Perdebatannya tidak akan membuahkan hasil karena emaknya masih saja keras kepala menganggap Arumi sudah mati dan bukan bagian dari keluarga mereka. Dengan berat, Ramlan menyalami emaknya dan keluar dari rumah.
Ia berjalan gontai menuju mobil dan mendapati Aksa yang bersandar di sana. Ramlan menangkap kode yang diberikan Aksa dan melihat dibalik jendela. Samar-samar, terlihat dan terdengar suara tangisan.
Tanpa bertanya tentu ia tahu suara tangisan siapa itu. Ramlan ikut bersandar dengan Aksa dan menunggu sampai Arumi tenang.
Di balik pohon yang ada di pelataran rumah Emak, ada seorang gadis yang menguping percakapan mereka sejak tadi. Gadis itu keluar dan menemui Ramlan.
“Kang Lan kemari kenapa tidak kasih kabar?” tanyanya.
“Kamu kenapa di rumah? Apa sekolah libur?” tanya Ramlan.
“Aku tidak masuk sekolah karena tidak enak badan.”
“Tidak enak badan kenapa malah keluyuran?”
“Alasan!” kata Ramlan seraya mengacak rambut gadisitu.
Gadis itu tertawa dengan renyah. Gadis itu tidak lain adalah adik bungsu Ramlan, Yuni. Anak bungsu yang dimanjakan oleh emaknya karena sejak berusia setahun sudah ditinggalkan bapaknya.

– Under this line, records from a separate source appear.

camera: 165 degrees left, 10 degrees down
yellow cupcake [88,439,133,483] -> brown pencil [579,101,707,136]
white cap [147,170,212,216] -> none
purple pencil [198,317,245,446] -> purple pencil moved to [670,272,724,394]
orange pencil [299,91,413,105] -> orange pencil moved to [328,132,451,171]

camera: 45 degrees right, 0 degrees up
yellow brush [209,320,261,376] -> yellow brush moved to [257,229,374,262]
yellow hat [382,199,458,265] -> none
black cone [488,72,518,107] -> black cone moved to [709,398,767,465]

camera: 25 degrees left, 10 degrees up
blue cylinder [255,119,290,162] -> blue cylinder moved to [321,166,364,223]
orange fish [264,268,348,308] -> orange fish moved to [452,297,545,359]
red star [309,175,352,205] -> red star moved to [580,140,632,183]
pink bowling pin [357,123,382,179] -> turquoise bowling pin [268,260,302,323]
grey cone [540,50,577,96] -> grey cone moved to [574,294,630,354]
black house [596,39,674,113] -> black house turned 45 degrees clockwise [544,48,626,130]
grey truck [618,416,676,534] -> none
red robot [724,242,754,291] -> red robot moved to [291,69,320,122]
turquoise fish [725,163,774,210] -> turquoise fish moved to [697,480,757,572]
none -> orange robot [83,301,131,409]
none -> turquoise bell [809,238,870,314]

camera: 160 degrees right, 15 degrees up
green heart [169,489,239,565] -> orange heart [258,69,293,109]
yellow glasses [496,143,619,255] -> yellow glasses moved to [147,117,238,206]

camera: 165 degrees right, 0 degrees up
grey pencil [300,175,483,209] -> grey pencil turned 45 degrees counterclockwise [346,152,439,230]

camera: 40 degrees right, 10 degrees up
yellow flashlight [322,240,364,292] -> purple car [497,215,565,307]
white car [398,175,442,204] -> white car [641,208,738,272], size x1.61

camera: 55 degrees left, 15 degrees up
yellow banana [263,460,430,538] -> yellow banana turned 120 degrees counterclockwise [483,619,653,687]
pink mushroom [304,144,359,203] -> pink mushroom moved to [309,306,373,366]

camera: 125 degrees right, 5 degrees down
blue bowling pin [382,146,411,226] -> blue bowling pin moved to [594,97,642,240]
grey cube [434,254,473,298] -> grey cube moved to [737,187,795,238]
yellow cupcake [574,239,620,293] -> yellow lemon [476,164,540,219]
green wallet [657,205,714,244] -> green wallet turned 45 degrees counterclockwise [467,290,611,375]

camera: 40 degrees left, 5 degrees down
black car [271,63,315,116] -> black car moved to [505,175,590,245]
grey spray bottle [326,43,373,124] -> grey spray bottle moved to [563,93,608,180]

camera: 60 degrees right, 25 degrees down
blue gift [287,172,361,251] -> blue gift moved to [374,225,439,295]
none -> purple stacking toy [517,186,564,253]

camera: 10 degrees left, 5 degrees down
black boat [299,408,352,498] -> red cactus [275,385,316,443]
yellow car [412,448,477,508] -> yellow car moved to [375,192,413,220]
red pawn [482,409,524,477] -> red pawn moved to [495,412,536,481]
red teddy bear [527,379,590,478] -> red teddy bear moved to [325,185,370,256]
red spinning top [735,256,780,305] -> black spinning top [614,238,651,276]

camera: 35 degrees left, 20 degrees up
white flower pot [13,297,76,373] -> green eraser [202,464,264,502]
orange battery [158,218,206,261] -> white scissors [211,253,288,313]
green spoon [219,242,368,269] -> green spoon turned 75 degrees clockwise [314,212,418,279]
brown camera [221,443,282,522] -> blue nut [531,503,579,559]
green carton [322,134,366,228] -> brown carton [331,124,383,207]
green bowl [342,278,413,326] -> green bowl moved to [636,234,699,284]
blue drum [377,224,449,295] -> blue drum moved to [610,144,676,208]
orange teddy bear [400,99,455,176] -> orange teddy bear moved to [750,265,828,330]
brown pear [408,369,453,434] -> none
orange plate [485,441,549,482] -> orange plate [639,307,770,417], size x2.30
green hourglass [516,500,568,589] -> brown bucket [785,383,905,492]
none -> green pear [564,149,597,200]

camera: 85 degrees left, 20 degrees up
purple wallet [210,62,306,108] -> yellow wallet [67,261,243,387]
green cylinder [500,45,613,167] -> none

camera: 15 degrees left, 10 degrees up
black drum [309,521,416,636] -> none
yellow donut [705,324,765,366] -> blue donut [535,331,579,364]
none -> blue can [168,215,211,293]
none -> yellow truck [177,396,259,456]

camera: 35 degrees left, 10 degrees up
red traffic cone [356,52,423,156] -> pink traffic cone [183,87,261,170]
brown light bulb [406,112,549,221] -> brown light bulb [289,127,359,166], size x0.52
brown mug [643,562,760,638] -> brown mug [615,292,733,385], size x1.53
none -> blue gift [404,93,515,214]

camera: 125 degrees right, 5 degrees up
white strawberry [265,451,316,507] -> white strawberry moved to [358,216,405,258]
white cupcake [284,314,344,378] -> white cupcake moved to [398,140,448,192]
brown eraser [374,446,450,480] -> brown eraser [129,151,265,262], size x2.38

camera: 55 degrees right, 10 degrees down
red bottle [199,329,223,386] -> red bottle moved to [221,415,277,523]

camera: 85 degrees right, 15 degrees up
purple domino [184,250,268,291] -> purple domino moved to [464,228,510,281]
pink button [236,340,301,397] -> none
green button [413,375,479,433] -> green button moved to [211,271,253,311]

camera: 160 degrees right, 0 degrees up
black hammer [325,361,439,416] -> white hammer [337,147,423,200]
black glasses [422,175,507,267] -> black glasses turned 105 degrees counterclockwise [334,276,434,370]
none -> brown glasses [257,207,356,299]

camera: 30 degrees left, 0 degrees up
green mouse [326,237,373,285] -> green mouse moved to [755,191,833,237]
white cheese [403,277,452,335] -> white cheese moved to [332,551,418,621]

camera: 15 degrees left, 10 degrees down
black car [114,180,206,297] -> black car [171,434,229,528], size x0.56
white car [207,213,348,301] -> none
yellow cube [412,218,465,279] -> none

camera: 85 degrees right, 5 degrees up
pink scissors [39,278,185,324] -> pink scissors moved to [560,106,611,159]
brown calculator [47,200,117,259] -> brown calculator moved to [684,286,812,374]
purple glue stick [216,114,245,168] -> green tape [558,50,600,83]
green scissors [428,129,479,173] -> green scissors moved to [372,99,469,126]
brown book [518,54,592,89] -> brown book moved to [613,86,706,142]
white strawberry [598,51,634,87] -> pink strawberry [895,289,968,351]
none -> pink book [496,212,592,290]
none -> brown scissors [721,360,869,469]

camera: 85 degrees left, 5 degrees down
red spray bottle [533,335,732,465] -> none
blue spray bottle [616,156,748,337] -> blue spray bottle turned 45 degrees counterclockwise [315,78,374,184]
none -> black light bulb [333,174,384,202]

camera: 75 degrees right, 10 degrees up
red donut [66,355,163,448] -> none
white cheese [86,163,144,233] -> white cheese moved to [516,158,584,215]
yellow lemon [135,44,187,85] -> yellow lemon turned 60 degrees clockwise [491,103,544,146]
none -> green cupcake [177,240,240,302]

“Ini siapa, Kang?” tanya Aksa.
“Yuni, anak bungsu.” Aksa yang merasa kesal menjadi penasaran dengan Yuni.
Pasalnya, penampilan Yuni terlihat kontras dengan pedesaan dan rumah yang sederhana. Yuni terlihat seperti anak orang berada dibandingkan anak dari Emak Arumi dan Ramlan yang terlihat sederhana.
“Jangan heran! Anak ini sudah dimanjakan sejak kecil.” Kata Ramlan yang mengerti tatapan Aksa.
“Bukan maksud…”
“Aku tahu.” Sela Ramlan.
Aksa tidak lagi berkata-kata. Ia memilih untuk masuk ke dalam mobil karena Arumi telah melepaskan pelukannya dari Karina.
Ramlan menunggu sampai Yuni selesai berceloteh, sebelum menyusul Aksa masuk ke dalam mobil.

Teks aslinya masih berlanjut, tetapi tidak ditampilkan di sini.